▶ [What is expected]: Can you retype the lines of the items below word for word, beginning at the line that has "genus: Dicliptera" and stopping after the last line of the items?

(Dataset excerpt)
╔══
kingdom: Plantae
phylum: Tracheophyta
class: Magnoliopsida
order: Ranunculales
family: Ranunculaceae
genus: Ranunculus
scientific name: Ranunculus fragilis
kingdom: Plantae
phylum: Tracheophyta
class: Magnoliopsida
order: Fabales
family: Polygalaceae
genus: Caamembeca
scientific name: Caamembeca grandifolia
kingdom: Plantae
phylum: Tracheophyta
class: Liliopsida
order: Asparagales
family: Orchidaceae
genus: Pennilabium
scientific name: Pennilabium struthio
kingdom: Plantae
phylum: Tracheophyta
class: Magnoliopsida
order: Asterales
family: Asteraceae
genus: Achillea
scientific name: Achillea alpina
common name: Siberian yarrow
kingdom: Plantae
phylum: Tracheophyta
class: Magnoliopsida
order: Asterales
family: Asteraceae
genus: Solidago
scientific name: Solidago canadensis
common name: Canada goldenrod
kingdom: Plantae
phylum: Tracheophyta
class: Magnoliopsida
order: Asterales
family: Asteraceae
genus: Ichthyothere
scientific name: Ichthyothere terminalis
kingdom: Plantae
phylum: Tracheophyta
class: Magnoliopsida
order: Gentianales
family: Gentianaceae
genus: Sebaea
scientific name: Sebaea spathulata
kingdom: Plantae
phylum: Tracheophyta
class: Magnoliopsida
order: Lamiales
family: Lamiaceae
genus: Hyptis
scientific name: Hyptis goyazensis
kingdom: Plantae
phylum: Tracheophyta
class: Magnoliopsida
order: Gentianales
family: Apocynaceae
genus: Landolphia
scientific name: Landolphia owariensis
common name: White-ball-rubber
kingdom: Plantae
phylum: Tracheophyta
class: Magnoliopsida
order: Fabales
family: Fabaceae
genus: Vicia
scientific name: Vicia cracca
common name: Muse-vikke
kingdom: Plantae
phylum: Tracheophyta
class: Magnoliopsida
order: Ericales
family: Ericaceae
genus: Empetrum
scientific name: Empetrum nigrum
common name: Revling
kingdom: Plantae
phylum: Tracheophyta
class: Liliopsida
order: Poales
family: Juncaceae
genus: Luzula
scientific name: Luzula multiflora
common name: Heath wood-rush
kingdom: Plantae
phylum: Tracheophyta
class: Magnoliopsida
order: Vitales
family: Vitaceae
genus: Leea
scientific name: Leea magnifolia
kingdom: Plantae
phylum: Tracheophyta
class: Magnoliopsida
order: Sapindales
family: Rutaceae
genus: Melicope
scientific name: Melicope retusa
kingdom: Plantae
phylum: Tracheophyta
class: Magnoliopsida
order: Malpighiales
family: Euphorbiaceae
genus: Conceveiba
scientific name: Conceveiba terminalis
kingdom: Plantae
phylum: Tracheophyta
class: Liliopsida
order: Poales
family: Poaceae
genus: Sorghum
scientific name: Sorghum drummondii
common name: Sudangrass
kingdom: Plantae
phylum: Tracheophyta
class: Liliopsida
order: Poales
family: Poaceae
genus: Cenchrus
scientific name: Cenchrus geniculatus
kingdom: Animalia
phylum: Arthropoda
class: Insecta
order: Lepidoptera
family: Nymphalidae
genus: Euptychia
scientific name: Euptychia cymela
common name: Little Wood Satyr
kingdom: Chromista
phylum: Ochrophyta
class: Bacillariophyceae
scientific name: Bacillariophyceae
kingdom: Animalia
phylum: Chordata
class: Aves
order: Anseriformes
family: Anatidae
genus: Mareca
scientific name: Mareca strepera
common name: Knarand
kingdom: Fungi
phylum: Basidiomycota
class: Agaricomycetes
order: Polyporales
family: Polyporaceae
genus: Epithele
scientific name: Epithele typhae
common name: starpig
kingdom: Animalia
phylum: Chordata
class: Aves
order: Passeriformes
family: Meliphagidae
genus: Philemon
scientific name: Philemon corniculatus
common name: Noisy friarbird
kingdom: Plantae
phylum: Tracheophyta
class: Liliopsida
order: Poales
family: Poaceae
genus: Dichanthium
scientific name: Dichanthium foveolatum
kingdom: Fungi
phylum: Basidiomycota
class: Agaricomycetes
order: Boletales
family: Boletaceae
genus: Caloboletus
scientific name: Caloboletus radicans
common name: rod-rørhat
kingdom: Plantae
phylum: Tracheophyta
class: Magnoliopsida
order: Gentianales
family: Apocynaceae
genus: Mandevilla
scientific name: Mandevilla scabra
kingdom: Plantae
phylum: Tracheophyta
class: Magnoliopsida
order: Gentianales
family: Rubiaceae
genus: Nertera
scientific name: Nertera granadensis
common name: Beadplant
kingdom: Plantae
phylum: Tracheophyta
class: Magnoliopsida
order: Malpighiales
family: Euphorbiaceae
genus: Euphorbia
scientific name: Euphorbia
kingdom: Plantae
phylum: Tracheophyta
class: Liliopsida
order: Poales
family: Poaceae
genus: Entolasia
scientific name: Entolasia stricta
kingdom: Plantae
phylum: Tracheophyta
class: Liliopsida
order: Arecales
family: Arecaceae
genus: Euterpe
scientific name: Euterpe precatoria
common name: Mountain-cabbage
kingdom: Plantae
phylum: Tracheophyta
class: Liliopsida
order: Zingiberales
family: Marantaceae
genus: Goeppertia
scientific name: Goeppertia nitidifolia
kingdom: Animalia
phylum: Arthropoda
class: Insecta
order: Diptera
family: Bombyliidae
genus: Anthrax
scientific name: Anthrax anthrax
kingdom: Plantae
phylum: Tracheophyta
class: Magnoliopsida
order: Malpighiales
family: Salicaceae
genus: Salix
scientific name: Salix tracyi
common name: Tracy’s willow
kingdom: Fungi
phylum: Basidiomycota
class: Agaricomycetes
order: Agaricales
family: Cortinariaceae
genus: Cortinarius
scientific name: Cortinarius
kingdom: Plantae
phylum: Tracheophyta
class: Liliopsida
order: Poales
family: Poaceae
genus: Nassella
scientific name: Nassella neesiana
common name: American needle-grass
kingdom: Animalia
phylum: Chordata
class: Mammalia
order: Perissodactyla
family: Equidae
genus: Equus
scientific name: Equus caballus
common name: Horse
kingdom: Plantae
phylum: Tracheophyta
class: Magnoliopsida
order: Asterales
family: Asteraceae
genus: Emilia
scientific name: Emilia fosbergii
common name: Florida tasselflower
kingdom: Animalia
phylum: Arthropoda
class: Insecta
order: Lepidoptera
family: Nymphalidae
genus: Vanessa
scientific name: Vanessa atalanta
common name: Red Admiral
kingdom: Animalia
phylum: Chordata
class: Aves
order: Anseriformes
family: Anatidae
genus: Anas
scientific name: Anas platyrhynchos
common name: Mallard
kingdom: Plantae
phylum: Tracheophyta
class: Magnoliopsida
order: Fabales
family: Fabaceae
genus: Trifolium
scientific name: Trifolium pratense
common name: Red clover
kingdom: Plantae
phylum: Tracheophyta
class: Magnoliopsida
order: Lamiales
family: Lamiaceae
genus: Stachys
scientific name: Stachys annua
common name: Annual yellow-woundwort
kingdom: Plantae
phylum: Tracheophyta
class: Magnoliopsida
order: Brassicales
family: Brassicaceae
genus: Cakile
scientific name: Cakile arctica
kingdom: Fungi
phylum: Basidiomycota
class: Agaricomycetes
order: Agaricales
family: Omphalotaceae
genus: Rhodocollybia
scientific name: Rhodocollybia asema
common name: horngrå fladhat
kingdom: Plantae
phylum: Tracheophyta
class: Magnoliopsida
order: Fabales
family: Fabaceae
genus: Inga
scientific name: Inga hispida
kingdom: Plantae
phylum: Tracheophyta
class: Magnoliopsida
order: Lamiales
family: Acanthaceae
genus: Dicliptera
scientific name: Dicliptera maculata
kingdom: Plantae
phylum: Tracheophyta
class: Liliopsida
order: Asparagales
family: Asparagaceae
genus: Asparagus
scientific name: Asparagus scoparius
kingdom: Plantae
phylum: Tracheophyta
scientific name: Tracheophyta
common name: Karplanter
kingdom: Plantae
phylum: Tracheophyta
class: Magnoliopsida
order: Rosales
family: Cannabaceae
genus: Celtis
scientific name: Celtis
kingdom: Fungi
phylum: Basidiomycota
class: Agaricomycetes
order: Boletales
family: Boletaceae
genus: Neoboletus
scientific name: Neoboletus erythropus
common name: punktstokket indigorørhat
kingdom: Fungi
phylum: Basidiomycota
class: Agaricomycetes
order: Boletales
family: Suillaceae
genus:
╚══
▶ [Correct response]:
genus: Dicliptera
scientific name: Dicliptera maculata
kingdom: Plantae
phylum: Tracheophyta
class: Liliopsida
order: Asparagales
family: Asparagaceae
genus: Asparagus
scientific name: Asparagus scoparius
kingdom: Plantae
phylum: Tracheophyta
scientific name: Tracheophyta
common name: Karplanter
kingdom: Plantae
phylum: Tracheophyta
class: Magnoliopsida
order: Rosales
family: Cannabaceae
genus: Celtis
scientific name: Celtis
kingdom: Fungi
phylum: Basidiomycota
class: Agaricomycetes
order: Boletales
family: Boletaceae
genus: Neoboletus
scientific name: Neoboletus erythropus
common name: punktstokket indigorørhat
kingdom: Fungi
phylum: Basidiomycota
class: Agaricomycetes
order: Boletales
family: Suillaceae
genus:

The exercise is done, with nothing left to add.